The case for Tarsus Pharmaceuticals right now is XDEMVY prescription growth, with revenue (ttm) at ~$540M. If you believe that thesis holds, TARS is a way to own it and the real questions are sizing and overlap, not timing; the main risk to that view is the overwhelming risk is single-product concentration: essentially all revenue comes from XDEMVY, so any slowdown in prescriptions, coverage, or pricing hits the whole company. So it comes down to whether you believe the thesis. Walnut is not an investment adviser and this is not a recommendation.

What does Tarsus Pharmaceuticals do?

+

Tarsus Pharmaceuticals is a commercial-stage biopharmaceutical company focused on therapeutic eye care.

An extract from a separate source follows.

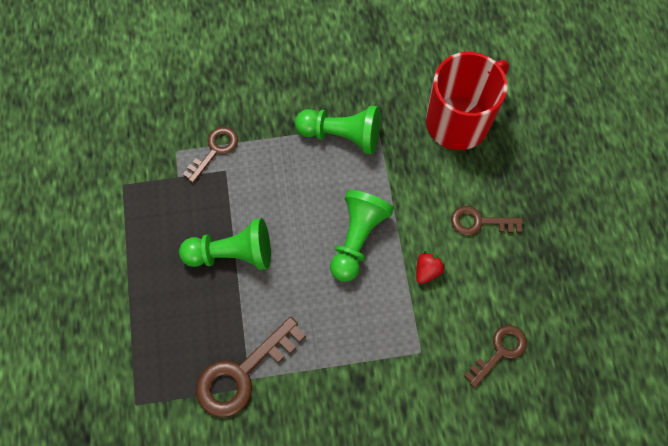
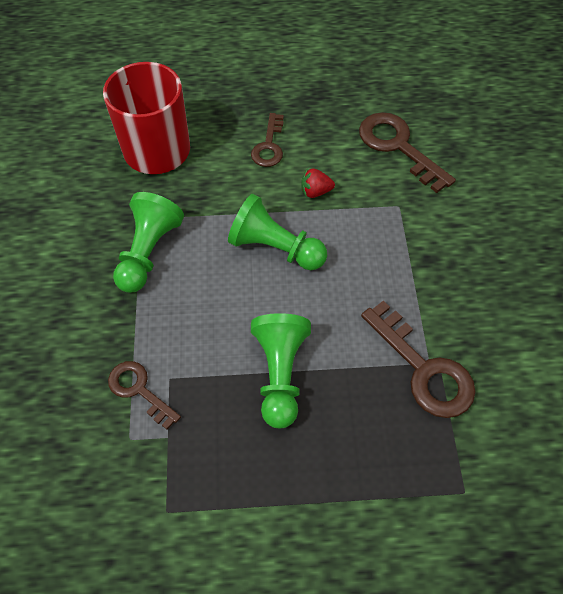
camera: 85 degrees left, 10 degrees down
red strawberry [416,251,445,284] -> red strawberry turned 45 degrees counterclockwise [301,168,335,198]
brown key [464,325,527,388] -> brown key [359,112,456,193], size x1.62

What are the main risks of TARS?

+

The overwhelming risk is single-product concentration: essentially all revenue comes from XDEMVY, so any slowdown in prescriptions, coverage, or pricing hits the whole company. In late June 2026, short-seller Culper Research alleged that XDEMVY sales depend on donations routed to a blepharitis copay fund in a way it argues may violate the federal Anti-Kickback Statute, and it claimed the true addressable market is roughly a fifth of company estimates; these are unproven allegations, but they introduce regulatory, reimbursement, and reputational uncertainty. Tarsus also depends on intellectual property licensed from Elanco, faces gross-to-net and Medicare Part D dynamics that can compress net pricing, and still runs near breakeven with a history of losses. Cheaper off-label alternatives and potential future competitors, plus binary Phase 2 pipeline readouts, round out the risk set.

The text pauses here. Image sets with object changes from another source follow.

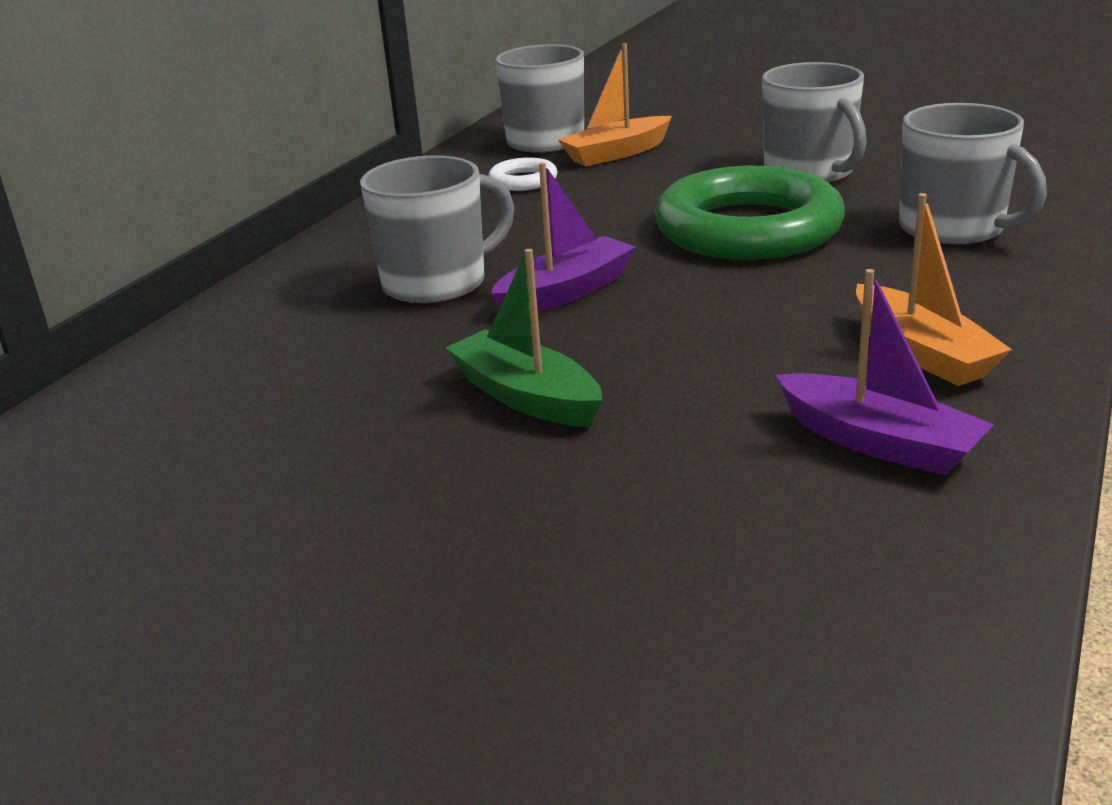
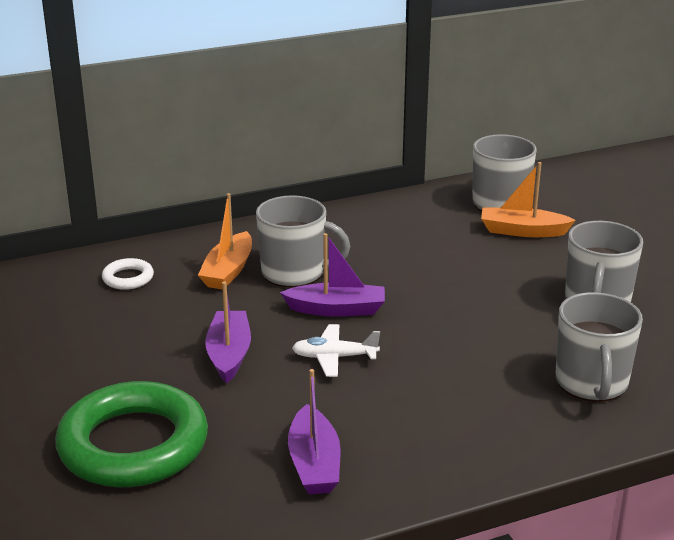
camera: 40 degrees right, 0 degrees up
green boat [446,249,603,427] -> purple boat [205,281,251,384]
white ring [488,157,558,191] -> white ring moved to [102,258,154,290]
green ring [655,166,845,260] -> green ring moved to [55,381,208,487]
orange boat [856,193,1012,386] -> orange boat moved to [198,193,252,289]
none -> white plane [292,324,380,377]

What does Tarsus Pharmaceuticals do?

+

Tarsus is a commercial-stage biopharmaceutical company focused on eye care. Its main product, XDEMVY, is the first FDA-approved treatment for Demodex blepharitis, a common eyelid condition caused by mites. It is also developing lotilaner-based candidates for ocular rosacea and Lyme disease prevention.

How does Tarsus make money?

+

Almost all revenue comes from XDEMVY net product sales, supplemented by smaller license and collaboration revenue. In Q1 2026 the company reported about $162 million in total revenue, of which roughly $145 million was XDEMVY. Full-year 2025 XDEMVY sales were about $451 million.

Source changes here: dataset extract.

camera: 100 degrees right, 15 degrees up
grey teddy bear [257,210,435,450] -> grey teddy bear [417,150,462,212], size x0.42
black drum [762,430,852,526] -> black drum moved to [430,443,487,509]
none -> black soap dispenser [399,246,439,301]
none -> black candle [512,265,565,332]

Is Tarsus Pharmaceuticals profitable?

+

Not consistently. The company has a history of losses, though its Q1 2026 net loss narrowed to about $7 million from roughly $25 million a year earlier as XDEMVY revenue scaled against high (about 93%) gross margins. Whether it reaches sustained profitability depends on continued growth versus commercial spending.

What is XDEMVY and why does it matter to the stock?

+

XDEMVY (lotilaner ophthalmic solution) is the only FDA-approved drug that targets the Demodex mites behind Demodex blepharitis. It generates essentially all of Tarsus's revenue, so the stock's direction is closely tied to XDEMVY prescription growth, reimbursement, and peak-sales potential.

Walnut is informational and is not an investment adviser. This page is educational and not a recommendation to buy or sell TARS; figures are approximate and dated, and your own situation, time horizon, and risk tolerance should drive any decision. Verify current data before investing.